I’m a bit of an avid reader, or so I thought before I undertook this project—when I pulled my Goodreads data, I was shocked to see that there were significantly fewer books than I remembered reading. I’ve been doing reading challenges for a few years now, and they all ran along the lines of 50 books each year, so why did I only have about 185 records? When I dug into the data, it became clear: I hadn’t actually used Goodreads to document my reading challenges prior to 2018.
This turn of events led me to my research question:
What did my usage of Goodreads look like before and after I started using it to document every single book I’ve been reading, and what publishers and authors did I most document?
My audience for these visualizations is pretty limited to my friends and family. My friends in particular are in the literary community, would have a lot of context for the data in question, as I talked a lot about these books while reading them, and they would probably be able to tell that I hadn’t documented the data completely.

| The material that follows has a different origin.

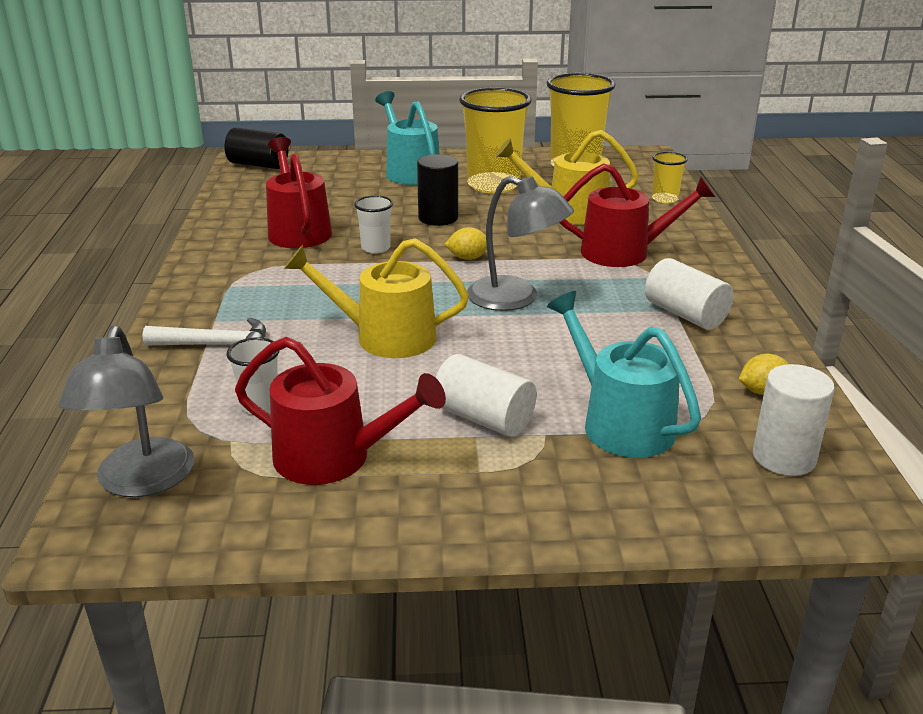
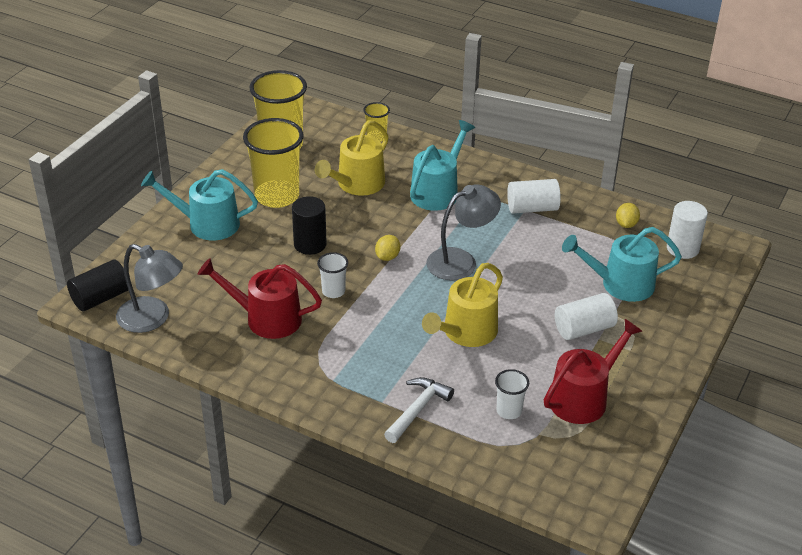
camera: 60 degrees left, 10 degrees up
grey lamp [59,326,194,497] -> grey lamp moved to [116,244,183,333]
red watering can [559,163,716,267] -> turquoise watering can [410,120,475,211]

The below is a dashboard consisting of three separate visualizations of data I documented on Goodreads—1) a bar chart of the books I documented, split up into month and year; 2) a bubble chart of the publishing imprints I documented most; and 3) a tree map showing the authors with the most books I documented reading. They can be filtered by year, and the colors for the bubble chart represent the average amount of pages.

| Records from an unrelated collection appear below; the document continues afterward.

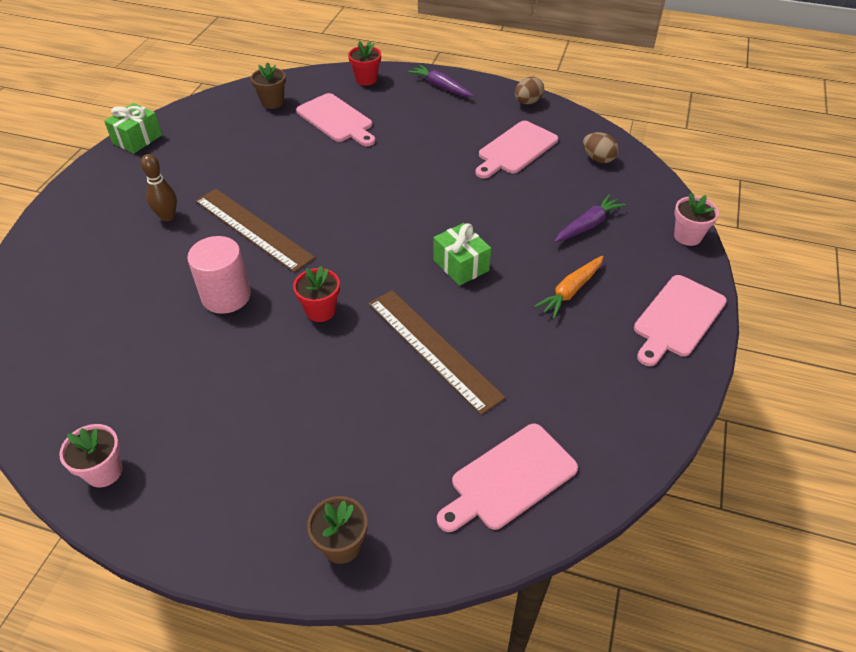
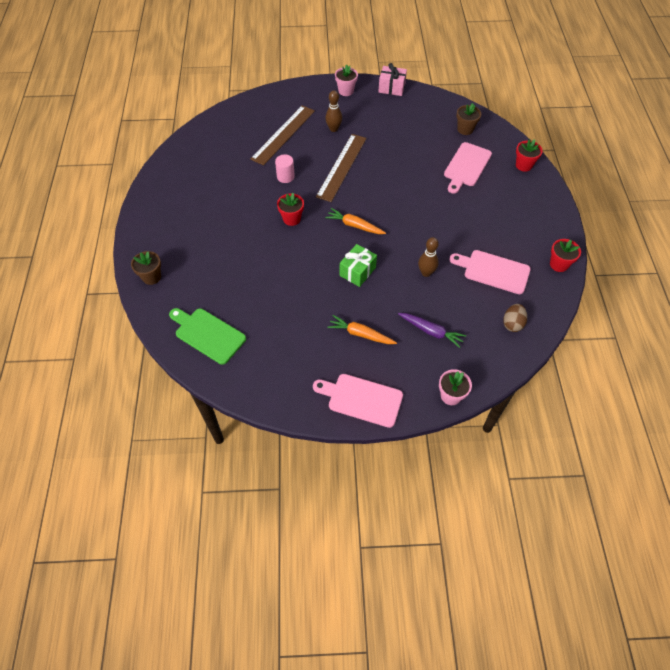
camera: 70 degrees right, 10 degrees up
pink flower pot [59,424,123,487] -> pink flower pot moved to [335,65,358,96]
green gift [104,103,162,153] -> pink gift [378,63,407,96]
pink cylinder [187,236,251,314] -> pink cylinder [275,155,295,183], size x0.63
brown ruler [369,290,506,415] -> brown ruler moved to [250,105,315,165]
purple carrot [408,64,474,97] -> none
pink cutting board [437,424,578,532] -> green cutting board [169,308,246,365]
brown egg [515,77,544,104] -> red flower pot [550,239,581,272]
none -> orange carrot [325,208,386,234]
none -> brown bowling pin [418,237,439,277]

Overall, I wanted a layout that was organized, neat, and as legible as I could get it. I chose the primary color scheme as a kind of homage to the yellowing of book pages as they grow older. The below charts are the visualizations from the dashboard, broken down individually.

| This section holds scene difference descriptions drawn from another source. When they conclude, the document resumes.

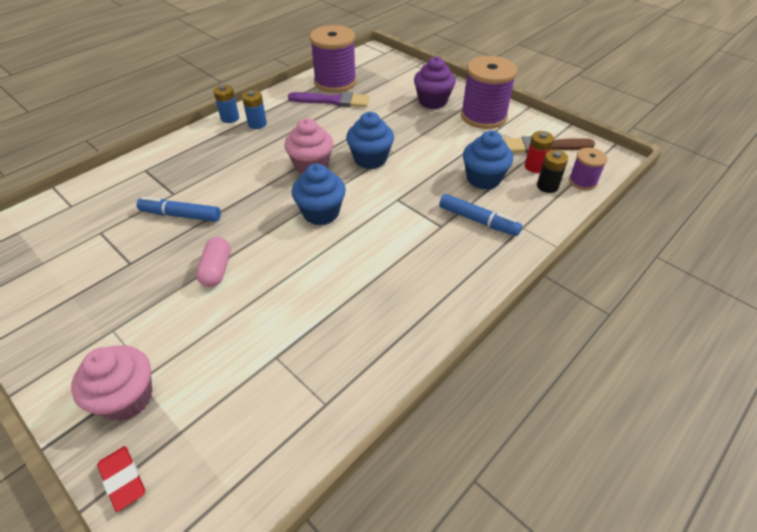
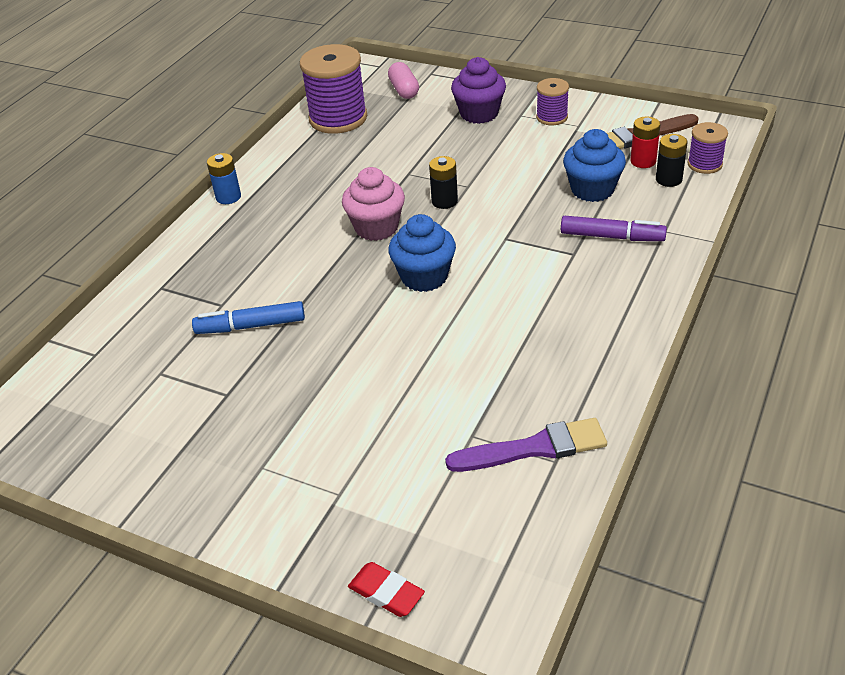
camera: 15 degrees left, 5 degrees down
pink cupcake [71,345,153,421] -> none
pink capsule [196,237,231,287] -> pink capsule moved to [388,62,419,99]
blue battery [242,90,267,129] -> none
purple brush [288,92,369,107] -> purple brush moved to [445,418,607,472]
blue cupcake [346,112,394,169] -> black battery [429,156,458,209]
blue marker [439,194,522,236] -> purple marker [561,216,667,241]
purple spool [461,56,517,129] -> purple spool [536,78,569,125], size x0.52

The bar chart is the most interesting visualization overall in terms of being able to see usage—2018 and 2019 are the longest sections in it, with significantly higher bars, because that’s when I began using the built-in reading challenge on Goodreads, which allowed me to note down when I finished a book, and counted it towards a real, visible goal. I chose a bar chart to represent this rather than a line chart or a scatter plot because the bar chart really illustrates how the data gets more full around 2018 and 2019. I also chose to put the number of books above each bar to make it easier on the eyes.
The moment I thought of representing publishers, I felt the call of a bubble chart. It’s whimsical in a way that publishing can feel when engaging with their social media, and really represents the idea of big imprints versus smaller ones. When I created it, it was all one color, and I decided to add a variable for the average amount of pages per publisher, which created some surprising results, like highlighting a much smaller publisher (Gollancz). The filter can do a lot of work here—for example, Tor is at the same size level as Orbit, which is an imprint of Little, Brown (one of the Big Five), but if you add 2013, it becomes much, much bigger.
The tree map ended up being one of my favorites, because like in the bubble chart, the filter significantly changes what you see—in 2014, I documented a lot of what I read by Brandon Sanderson, but he drops almost completely off the map if you exclude 2014, and the forefront of the map gets mostly taken up by female authors. I chose a tree map because I wanted to be able to see the authors’ names, while also seeing just how many books I’d been reading and documenting by those authors.
Most of the challenges I ran into with the data were tied to the cleaning, as I suspected when I began this. There was a lot of missing data, some of which I just couldn’t find or get a hold of. I tried to find the missing data, first contacting the NYPL to see if they had my checkout history, and then combing through my old social media posts to see if I could find mentions of the books I read (which was surprisingly exhausting, emotionally). However, doing that made me realize I was working with data that was not representative of my reading habits as a whole, but rather of my documentation habits of my reading for this one specific website. It’s one thing to read a book, and it’s a whole different thing to sit down, search for the book, mark it read, remember what dates I read it, and then star and review it, especially back when the mobile app wasn’t as usable. I had actually listed out the books in my Notes app instead from 2014-2016, and thought about pulling that data in, but in the end I found that there was a much more compelling story in the fact that I’ve started to actually use Goodreads to track my reading over the past two years.
One of the things I wanted to do with this project that I ended up scrapping for lack of time and sheer lack of data was a visualization of my actual reading habits, so I’d love to be able to dig deeper and compare my actual reading habits to what I was able to document on Goodreads. From what I can see so far, there is some crossover between the data, but the missing data amounts to around 40-50 records for 2014, 2015, and 2016 combined. My estimate for 2017’s missing data is around 30-40 records as well, so it would be really interesting to pull up an area chart of both sets of records to compare them. If I could also list out which imprints belong to which of the “Big Five” publishing companies, I think that would be a really compelling visualization.